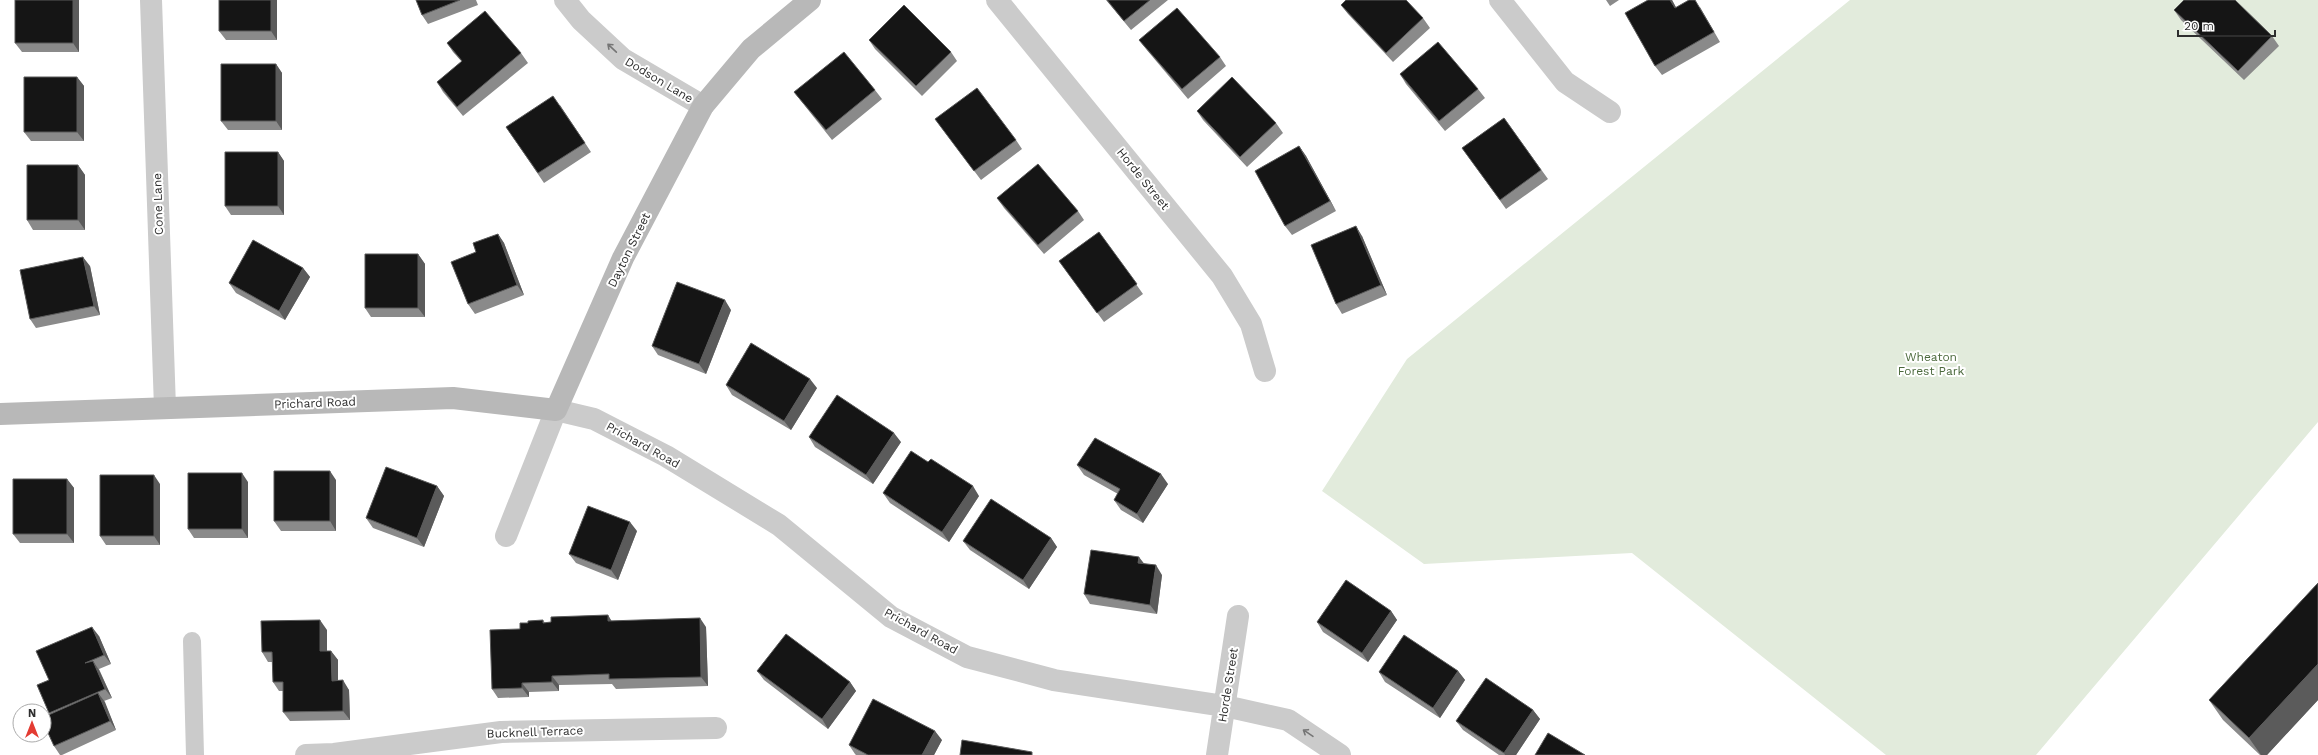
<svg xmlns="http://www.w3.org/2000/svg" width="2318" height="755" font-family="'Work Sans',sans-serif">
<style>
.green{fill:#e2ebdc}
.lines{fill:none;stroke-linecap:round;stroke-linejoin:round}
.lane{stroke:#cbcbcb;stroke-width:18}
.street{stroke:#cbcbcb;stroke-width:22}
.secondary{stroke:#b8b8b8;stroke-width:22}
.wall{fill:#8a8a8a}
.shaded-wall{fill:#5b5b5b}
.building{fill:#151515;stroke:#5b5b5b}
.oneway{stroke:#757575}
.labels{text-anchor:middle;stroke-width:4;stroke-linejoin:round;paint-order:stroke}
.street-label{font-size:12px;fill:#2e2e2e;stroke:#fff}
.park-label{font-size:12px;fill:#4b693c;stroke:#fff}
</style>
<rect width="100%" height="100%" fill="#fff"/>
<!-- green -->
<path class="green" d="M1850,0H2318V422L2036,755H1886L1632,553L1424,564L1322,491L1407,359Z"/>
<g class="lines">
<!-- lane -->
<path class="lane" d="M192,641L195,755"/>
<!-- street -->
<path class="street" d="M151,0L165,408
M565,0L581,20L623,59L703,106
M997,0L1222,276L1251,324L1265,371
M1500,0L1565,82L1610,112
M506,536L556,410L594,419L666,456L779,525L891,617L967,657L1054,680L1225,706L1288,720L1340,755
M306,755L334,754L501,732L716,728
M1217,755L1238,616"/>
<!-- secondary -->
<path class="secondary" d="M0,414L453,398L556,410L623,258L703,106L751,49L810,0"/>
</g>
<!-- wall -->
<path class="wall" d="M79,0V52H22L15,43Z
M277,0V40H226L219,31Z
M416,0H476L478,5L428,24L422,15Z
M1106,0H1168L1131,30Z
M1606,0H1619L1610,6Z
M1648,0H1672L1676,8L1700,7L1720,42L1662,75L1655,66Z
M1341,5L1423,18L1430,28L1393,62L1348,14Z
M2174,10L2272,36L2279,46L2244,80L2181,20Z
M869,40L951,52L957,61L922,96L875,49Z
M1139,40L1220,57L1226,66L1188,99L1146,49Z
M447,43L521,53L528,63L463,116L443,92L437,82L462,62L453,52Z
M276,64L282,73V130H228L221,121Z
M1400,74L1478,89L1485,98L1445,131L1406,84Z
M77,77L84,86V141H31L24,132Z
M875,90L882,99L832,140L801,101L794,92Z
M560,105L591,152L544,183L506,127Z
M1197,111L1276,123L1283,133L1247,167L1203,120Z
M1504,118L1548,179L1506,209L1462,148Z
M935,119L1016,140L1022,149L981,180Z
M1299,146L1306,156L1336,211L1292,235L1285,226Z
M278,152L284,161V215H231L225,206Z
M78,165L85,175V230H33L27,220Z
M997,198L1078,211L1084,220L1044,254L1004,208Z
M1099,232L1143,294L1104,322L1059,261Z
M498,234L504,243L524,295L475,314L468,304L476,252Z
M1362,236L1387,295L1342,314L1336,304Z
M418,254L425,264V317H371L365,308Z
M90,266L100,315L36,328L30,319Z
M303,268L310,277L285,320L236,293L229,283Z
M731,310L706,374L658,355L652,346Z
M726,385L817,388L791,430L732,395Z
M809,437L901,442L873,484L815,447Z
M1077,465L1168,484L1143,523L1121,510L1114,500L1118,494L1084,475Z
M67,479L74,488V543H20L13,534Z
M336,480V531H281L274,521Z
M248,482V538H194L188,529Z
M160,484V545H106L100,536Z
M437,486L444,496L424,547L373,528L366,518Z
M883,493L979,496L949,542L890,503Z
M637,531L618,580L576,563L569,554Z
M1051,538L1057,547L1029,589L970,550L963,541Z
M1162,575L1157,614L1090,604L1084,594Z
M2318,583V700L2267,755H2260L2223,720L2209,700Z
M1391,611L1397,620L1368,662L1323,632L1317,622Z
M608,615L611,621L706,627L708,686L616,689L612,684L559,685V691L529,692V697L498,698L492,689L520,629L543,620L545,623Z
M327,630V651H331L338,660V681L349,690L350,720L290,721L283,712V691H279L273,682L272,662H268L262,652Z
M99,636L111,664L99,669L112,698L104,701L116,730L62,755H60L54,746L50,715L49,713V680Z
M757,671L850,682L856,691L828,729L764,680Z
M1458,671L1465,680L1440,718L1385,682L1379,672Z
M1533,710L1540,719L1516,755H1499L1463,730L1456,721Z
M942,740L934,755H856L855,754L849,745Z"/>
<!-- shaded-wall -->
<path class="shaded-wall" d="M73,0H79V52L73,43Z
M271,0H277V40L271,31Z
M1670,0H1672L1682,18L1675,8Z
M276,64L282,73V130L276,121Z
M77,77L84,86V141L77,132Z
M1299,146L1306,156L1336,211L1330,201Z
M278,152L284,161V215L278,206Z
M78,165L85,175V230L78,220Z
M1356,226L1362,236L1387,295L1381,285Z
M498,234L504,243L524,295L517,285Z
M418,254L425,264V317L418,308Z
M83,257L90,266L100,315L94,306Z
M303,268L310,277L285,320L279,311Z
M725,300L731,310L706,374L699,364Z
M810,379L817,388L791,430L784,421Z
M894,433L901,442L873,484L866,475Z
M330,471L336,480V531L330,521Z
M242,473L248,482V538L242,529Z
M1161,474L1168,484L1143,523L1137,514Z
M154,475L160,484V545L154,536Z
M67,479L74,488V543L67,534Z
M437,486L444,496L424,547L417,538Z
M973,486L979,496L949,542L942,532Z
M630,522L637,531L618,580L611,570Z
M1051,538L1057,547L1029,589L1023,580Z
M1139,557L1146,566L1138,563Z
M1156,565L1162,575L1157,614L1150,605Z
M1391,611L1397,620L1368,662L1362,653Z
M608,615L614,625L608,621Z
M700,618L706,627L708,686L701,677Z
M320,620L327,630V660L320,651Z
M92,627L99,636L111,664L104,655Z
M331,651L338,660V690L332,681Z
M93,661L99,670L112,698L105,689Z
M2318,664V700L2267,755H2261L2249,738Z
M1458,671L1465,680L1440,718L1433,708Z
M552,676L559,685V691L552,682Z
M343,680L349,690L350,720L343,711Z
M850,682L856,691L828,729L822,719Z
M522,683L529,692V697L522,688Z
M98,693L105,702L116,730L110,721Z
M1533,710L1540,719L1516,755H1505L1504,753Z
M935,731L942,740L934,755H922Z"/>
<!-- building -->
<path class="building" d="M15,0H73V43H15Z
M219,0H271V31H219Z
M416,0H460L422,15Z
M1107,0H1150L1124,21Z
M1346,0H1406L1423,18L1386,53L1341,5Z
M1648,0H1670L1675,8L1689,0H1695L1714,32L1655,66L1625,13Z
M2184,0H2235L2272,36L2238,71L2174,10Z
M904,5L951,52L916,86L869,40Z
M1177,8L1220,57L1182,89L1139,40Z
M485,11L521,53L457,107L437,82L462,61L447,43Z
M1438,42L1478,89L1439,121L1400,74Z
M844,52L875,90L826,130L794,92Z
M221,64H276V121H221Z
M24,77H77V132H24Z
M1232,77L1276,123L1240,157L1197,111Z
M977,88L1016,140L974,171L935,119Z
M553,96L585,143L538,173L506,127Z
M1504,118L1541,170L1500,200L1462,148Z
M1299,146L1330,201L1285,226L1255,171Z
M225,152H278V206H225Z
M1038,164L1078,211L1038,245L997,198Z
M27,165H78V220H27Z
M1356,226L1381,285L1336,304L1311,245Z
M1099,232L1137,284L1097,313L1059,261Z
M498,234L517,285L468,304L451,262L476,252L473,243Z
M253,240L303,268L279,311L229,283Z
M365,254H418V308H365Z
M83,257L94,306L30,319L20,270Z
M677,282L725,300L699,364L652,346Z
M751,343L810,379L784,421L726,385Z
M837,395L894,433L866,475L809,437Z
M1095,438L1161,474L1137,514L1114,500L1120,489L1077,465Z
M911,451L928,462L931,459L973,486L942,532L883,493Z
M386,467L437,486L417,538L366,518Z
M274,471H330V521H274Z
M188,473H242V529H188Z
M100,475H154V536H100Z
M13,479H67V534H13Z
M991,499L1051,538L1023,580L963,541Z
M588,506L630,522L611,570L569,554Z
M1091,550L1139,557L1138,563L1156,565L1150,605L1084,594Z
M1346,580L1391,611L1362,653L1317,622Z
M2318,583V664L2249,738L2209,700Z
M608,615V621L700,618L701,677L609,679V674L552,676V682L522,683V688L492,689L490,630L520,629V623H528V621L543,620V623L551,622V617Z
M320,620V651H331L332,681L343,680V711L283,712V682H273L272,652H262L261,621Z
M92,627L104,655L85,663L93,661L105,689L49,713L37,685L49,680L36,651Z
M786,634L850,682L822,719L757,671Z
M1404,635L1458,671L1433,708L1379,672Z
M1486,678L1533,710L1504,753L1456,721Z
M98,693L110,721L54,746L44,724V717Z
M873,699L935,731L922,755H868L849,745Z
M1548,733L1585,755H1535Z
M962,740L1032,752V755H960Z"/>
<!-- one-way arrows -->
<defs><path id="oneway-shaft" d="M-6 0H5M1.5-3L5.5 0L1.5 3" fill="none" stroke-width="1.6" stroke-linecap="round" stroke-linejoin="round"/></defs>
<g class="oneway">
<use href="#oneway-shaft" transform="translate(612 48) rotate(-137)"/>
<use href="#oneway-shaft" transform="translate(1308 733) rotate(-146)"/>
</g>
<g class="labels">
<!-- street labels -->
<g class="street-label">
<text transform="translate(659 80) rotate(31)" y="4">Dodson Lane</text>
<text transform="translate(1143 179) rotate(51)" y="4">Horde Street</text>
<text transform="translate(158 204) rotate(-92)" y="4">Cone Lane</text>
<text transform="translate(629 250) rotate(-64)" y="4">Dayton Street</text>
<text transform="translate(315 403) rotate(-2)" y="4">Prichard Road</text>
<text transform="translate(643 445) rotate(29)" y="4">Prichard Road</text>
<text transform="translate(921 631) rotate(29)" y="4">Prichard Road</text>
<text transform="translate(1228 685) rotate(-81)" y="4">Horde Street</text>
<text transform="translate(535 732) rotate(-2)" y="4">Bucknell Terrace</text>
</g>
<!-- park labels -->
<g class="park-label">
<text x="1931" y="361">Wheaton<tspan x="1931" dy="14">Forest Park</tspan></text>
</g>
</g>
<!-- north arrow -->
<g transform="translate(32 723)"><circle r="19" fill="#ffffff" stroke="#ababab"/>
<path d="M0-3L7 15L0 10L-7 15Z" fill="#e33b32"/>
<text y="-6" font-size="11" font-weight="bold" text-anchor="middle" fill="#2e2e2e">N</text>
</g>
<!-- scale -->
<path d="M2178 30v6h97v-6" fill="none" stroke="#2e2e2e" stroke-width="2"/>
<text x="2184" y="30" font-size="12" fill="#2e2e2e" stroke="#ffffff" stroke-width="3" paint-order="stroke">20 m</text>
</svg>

■ WHAT IS EXPECTED:
Where a line of the entries contains the word "anchor", count it, then state the total and nothing else.

■ WRITTEN ANSWER:
2